Saturday, Sunday, Monday reflects three days in the lives of a postwar Italian family. Set in Naples in 1959, Saturday, we meet the extended family of demanding matriarch Mama Rosa and her blustering husband Peppino in Rosa's grand Neapolitan kitchen and are introduced to the basic dramatic conflicts while the traditional Sunday meal is being prepared. Peppino suspects his wife Rosa of infidelity and she is brooding because he spurned her cooking and praised a meal prepared by his daughter in law. The character rich cast also includes a crusty grandfather, a formidable widowed aunt on the make for the family doctor, her mama's boy son and a "liberated" daughter in law. During the traditional Sunday dinner Peppino's and Rosa's tempers flare amidst a gathering of family and friends. Add to their feud generational conflicts, a lover's quarrel, humorous insights on momism and bourgeois Italian life and the meal is unforgettable. Of course, all is forgiven by Monday.

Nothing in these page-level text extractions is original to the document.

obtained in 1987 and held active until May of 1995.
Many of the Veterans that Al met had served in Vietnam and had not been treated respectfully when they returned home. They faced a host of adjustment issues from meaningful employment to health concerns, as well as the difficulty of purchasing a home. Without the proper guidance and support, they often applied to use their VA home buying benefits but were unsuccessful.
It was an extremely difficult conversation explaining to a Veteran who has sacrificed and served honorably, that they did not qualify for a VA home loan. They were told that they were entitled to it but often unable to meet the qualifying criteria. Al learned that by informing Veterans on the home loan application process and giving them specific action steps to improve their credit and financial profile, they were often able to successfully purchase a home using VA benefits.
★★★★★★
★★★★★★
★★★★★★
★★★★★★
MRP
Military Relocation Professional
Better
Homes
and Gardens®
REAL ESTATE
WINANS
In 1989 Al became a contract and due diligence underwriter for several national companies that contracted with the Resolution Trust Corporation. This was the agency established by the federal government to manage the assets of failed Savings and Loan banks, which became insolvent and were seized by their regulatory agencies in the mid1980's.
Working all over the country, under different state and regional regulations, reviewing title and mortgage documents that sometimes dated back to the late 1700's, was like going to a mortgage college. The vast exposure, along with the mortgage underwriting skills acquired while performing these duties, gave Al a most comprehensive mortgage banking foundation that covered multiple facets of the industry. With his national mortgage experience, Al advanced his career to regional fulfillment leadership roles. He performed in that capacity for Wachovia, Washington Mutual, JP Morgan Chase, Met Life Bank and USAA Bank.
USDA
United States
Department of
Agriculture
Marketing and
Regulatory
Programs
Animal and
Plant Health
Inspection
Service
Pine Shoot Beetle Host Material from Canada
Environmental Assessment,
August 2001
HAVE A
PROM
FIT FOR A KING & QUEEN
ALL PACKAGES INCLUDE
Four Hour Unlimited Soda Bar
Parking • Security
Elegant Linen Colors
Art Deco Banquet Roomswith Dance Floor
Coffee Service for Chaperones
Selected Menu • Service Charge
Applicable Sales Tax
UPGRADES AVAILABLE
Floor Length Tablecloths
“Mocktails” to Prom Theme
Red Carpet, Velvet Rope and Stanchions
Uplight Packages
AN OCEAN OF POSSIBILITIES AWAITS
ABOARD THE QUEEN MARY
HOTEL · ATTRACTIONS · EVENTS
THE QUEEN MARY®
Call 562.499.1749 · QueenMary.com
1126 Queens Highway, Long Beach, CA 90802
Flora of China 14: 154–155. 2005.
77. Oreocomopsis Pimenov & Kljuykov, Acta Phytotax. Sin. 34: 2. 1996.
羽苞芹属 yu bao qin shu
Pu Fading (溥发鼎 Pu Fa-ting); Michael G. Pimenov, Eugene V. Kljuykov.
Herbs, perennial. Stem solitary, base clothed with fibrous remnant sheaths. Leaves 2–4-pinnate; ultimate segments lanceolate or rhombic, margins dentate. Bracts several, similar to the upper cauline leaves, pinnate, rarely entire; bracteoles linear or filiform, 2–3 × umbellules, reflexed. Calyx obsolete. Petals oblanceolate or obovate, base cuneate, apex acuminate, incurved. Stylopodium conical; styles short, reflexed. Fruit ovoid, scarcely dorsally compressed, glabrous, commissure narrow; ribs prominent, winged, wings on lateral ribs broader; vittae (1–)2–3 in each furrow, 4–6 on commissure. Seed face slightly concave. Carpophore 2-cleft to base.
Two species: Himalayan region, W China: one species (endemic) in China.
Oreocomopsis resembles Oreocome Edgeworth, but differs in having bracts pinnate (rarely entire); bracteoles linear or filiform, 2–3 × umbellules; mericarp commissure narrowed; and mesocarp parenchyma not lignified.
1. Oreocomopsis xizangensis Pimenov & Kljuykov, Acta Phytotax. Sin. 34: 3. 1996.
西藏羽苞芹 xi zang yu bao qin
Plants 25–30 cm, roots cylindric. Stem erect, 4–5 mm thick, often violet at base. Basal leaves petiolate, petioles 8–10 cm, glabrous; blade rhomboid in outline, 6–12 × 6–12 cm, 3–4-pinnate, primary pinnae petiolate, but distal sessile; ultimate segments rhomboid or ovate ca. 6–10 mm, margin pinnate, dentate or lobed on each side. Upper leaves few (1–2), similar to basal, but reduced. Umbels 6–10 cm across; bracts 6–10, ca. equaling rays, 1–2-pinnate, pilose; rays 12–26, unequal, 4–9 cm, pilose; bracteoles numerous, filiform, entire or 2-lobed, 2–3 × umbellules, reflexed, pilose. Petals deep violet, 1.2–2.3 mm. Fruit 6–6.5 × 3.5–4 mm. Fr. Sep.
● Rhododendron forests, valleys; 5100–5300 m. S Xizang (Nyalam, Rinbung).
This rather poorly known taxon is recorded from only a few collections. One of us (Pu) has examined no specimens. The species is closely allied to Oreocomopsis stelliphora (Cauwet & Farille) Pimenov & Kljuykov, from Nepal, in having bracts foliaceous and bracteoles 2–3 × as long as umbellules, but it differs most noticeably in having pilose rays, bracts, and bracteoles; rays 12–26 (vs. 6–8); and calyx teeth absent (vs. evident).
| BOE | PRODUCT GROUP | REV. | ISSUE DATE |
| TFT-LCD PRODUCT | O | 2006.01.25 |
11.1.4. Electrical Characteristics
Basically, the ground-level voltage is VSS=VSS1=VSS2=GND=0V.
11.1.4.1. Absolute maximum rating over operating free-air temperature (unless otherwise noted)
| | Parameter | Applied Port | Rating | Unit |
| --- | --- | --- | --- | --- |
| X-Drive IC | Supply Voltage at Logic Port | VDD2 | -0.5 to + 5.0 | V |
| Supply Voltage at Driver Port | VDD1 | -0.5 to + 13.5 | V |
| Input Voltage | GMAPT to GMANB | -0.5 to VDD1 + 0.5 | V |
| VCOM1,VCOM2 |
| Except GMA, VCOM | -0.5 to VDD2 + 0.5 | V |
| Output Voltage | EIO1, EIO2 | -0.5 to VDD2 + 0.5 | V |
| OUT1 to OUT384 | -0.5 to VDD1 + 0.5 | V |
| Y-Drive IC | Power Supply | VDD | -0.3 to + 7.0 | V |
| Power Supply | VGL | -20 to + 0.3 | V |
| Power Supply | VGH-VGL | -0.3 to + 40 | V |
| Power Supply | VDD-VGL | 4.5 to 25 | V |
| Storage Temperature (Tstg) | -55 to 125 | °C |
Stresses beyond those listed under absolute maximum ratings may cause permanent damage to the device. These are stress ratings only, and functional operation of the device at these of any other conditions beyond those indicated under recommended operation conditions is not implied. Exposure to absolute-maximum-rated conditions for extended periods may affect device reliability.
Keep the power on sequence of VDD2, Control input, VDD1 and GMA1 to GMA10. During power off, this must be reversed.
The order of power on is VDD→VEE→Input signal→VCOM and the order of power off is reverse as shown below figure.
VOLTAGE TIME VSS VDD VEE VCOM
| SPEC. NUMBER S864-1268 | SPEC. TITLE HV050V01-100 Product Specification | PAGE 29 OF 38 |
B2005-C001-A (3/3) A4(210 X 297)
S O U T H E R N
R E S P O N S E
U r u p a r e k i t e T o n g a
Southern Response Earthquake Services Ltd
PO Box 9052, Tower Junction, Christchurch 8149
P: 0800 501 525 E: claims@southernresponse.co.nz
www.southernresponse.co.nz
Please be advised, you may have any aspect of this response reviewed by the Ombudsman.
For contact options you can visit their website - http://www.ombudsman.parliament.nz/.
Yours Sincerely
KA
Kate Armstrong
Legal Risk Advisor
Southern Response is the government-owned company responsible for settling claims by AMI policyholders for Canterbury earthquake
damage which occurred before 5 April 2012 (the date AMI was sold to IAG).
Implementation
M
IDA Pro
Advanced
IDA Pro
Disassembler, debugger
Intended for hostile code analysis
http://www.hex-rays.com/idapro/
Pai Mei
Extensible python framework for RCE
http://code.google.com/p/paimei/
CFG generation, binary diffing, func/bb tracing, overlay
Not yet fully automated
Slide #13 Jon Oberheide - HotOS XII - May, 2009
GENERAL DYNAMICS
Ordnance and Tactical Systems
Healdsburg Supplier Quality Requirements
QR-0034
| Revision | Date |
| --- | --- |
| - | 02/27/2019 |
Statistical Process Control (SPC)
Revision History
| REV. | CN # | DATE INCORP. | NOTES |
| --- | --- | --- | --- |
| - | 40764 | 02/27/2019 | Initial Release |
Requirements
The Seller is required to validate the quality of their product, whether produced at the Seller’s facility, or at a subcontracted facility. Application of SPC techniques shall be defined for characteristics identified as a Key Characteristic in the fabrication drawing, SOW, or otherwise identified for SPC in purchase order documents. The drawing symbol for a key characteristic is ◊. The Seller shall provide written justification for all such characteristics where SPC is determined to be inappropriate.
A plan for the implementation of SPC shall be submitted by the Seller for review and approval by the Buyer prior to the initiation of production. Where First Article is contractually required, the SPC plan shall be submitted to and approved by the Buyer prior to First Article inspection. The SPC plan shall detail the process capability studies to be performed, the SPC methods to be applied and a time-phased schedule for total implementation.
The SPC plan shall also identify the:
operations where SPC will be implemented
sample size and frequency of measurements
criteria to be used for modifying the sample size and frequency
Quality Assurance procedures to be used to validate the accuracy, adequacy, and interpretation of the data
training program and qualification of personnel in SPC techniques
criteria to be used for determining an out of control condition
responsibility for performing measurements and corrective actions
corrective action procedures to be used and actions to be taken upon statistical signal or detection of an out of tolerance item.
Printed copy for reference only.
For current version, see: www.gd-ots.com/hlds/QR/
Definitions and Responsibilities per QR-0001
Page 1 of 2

This Italian family drama was originally written in 1959 and produced that same year in Rome as Sabato, domenica e lunedi. The first English production of this highly praised version by Keith Waterhouse and Willis Hall went to the National Theatre in London in 1973 with Laurence Olivier heading the cast. It won the London Drama Critic's prize and was hailed by the Daily Telegraph as a hilarious comedy "seething with life, rich and nutty as a fruitcake." The play received its North American premiere in 1981 at the Martin Beck Theatre on Broadway in New York City. The play has been performed in regional, high school, college, and community theatre productions.

Cast: 7 female, 10 male

What people say:

"I liked the play this side of idolatry." — The New York Times

"The dialogue is funny, the pace is fast...Has got what it takes." — Women's Wear Daily

About the Playwright:

Eduardo de Filippo (1900-1984) was an Italian actor, playwright, screenwriter, author and poet. Considered one of the great Italian playwrights, his unique contribution to international theatre is his love and understanding of Naples and its people, and his great gift for expressing these, both as playwright and actor. In 1981 he was made a life senator of the Italian Republic. When he died, he lay in state in the Roman Senate, and 30,000 people paid him homage. For the Italians he had achieved legendary status in his own lifetime.